Spadari assume o comando da Ligga tendo como uma das prioridades conduzir o processo de abertura de capital (IPO) nos mercados do Brasil e, possivelmente, no exterior.

Spadari tem experiência no setor de telecom e em fusões e aquisições (M&A). O executivo foi fundador da Guapo Capital Group, origem da Galapos, um dos principais operadores de M&A da região Sul do país. Mais recentemente, Spadari era o acionista responsável pela área de M&A do Banco Modal, de onde se desligou para assumir o comando da Ligga.

A Ligga é uma das maiores operadoras de telecom do país, com licença para atuar nos estados do Paraná e de São Paulo, Paraná, Maranhão, Roraima, Rondônia, Acre e Amazonas. Integram ainda a companhia a Sercomtel, a Horizons e a Nova Fibra.

Em entrevista à Bloomberg Línea em agosto, o então CEO da Ligga, Wendell Oliveira, disse que a implantação da rede móvel de quinta geração (5G) aumentaria a competição no setor por meio das cinco operadoras regionais (Brisanet, Unifique, Algar, Cloud2U e Ligga), vencedoras do leilão de novas frequências em 2021. Elas disputam o mercado com TIM (TIMS3), Vivo (VIVT3) e Claro.

Neste mês, o CEO da TIM Brasil, Alberto Griselli, porém, afirmou à Bloomberg Línea que uma aventada união entre as operadoras regionais para criar um quarto player com escala no setor é um cenário pouco provável diante da complexidade das operações e da avaliação de que são mercados distintos.

Gafisa

Na Gafisa, Tanure enfrenta os questionamentos do fundo Esh Capital, que tem 8% do capital da incorporadora, sobre uma emissão de debêntures conversíveis em ações de quase R$ 250 milhões.

O gestor do fundo, Vladimir Timerman, tentou na Justiça convocar uma assembleia geral extraordinária para apresentar supostas irregularidades da operação e pediu também a destituição de dois conselhos (fiscal e administração).
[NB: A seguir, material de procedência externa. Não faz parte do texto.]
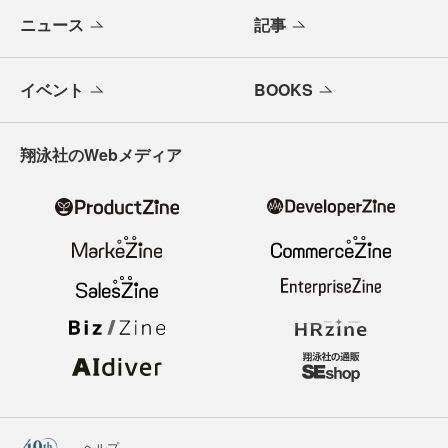
メールバックナンバー
寄稿・取材企画募集
広告掲載のご案内
ニュース
記事
イベント
BOOKS
翔泳社のWebメディア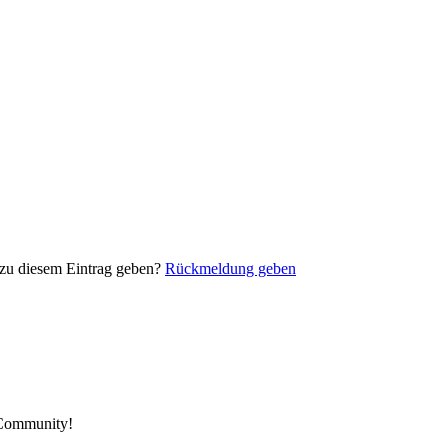
 zu diesem Eintrag geben?
Rückmeldung geben
 Community!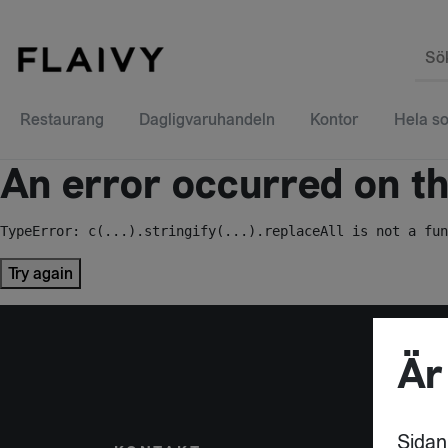
Sö
Restaurang
Dagligvaruhandeln
Kontor
Hela so
An error occurred on the
TypeError: c(...).stringify(...).replaceAll is not a fun
Try again
Är
Sidan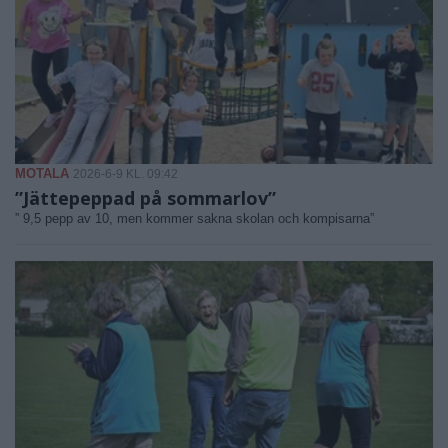
MOTALA
2026-6-9 KL. 09:42
”Jättepeppad på sommarlov”
” 9,5 pepp av 10, men kommer sakna skolan och kompisarna”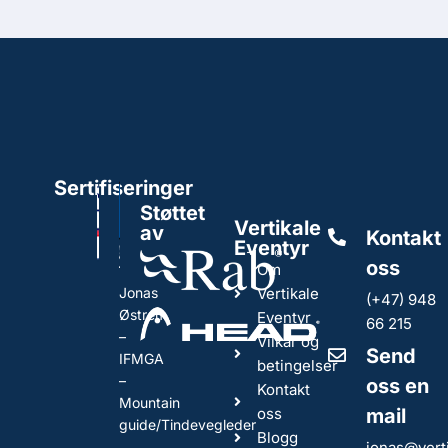
Sertifiseringer
Støttet
Vertikale
av
Kontakt
Eventyr
oss
Om
Jonas
Vertikale
(+47) 948
Østrem
Eventyr
66 215
–
Vilkår og
Send
IFMGA
betingelser
–
oss en
Kontakt
Mountain
oss
mail
guide/Tindevegleder
Blogg
jonas@vert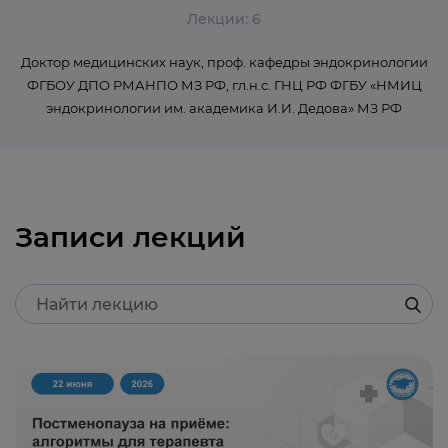
Лекции: 6
Доктор медицинских наук, проф. кафедры эндокринологии
ФГБОУ ДПО РМАНПО МЗ РФ, гл.н.с. ГНЦ РФ ФГБУ «НМИЦ
эндокринологии им. академика И.И. Дедова» МЗ РФ
Записи лекций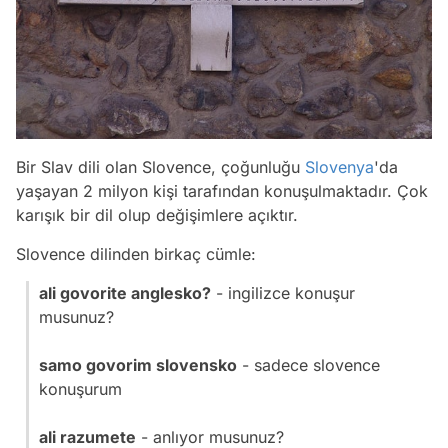
Bir Slav dili olan Slovence, çoğunluğu
Slovenya
'da
yaşayan 2 milyon kişi tarafından konuşulmaktadır. Çok
karışık bir dil olup değişimlere açıktır.
Slovence dilinden birkaç cümle:
ali govorite anglesko?
- ingilizce konuşur
musunuz?
samo govorim slovensko
- sadece slovence
konuşurum
ali razumete
- anlıyor musunuz?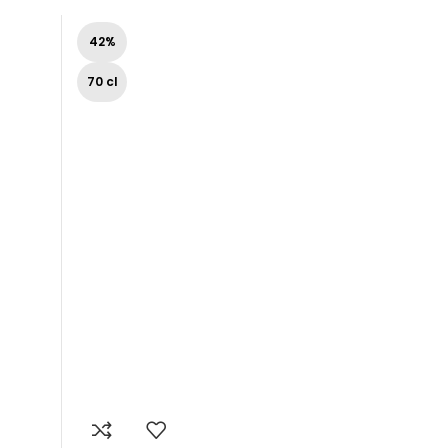
42%
70 cl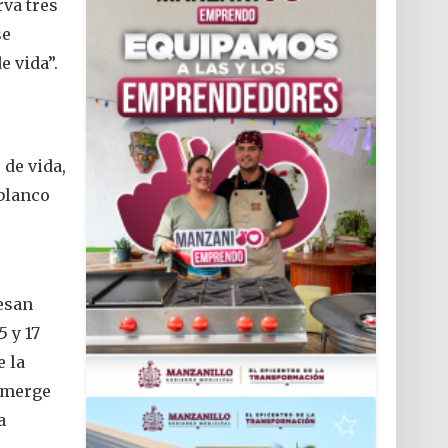
rva tres
se
e vida”.
 de vida,
 blanco
esan
 y 17
e la
 emerge
a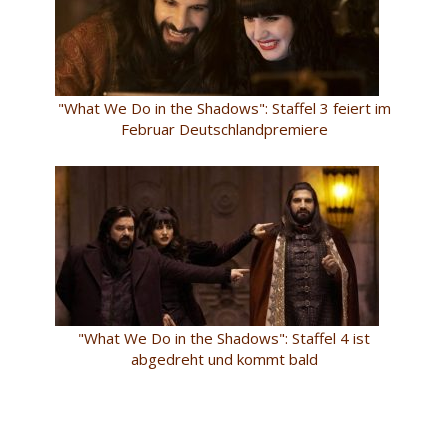
"What We Do in the Shadows": Staffel 3 feiert im
Februar Deutschlandpremiere
"What We Do in the Shadows": Staffel 4 ist
abgedreht und kommt bald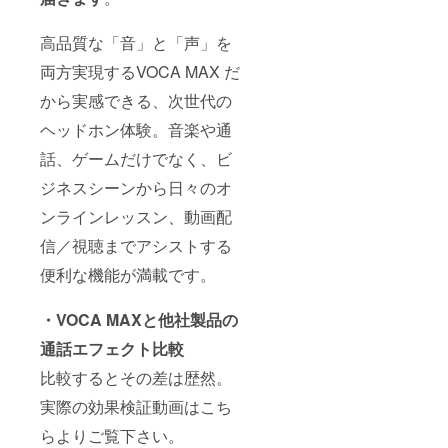
高品質な「音」と「声」を
両方実現するVOCA MAX だ
から実感できる、次世代の
ヘッドホン体験。音楽や通
話、ゲームだけでなく、ビ
ジネスシーンから日々のオ
ンラインレッスン、動画配
信／視聴までアシストする
便利な機能が満載です。
・VOCA MAXと他社製品の
通話エフェクト比較
比較するとその差は歴然。
実際の効果検証動画はこち
らよりご覧下さい。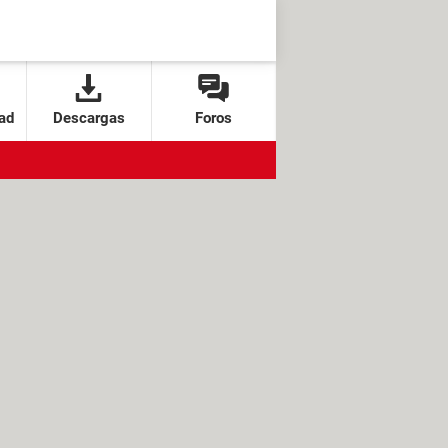
ad
Descargas
Foros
Em carta aberta ao mercado, o fundo sustenta que a operação pode acabar favorecendo os negócios de Tanure pelo risco de exposição da incorporadora a passivos de negócios do passado do empresário como as empresas de mídia Jornal do Brasil e a Gazeta Mercantil.

A 2ª Vara Empresarial de Arbitragem de São Paulo negou recurso da Esh Capital que buscava suspender o aumento de capital da Gafisa. Foi a segunda vitória que a incorporadora obteve na Justiça nesta semana contra as tentativas do acionista minoritário.

Em comunicado ao mercado, a Gafisa informou a confirmação de sua assembleia geral extraordinária para o dia 9 de janeiro de 2023, garantida por decisão liminar favorável desta semana. Na decisão desta quinta-feira (22), a Justiça avaliou que não há a urgência reclamada pelo acionista minoritário.

Tanure também é acionista de referência na petroleira Prio (PRIO3), antiga PetroRio, e controla a Alliar (AALR3), empresa de medicina diagnóstica adquirida em abril deste ano.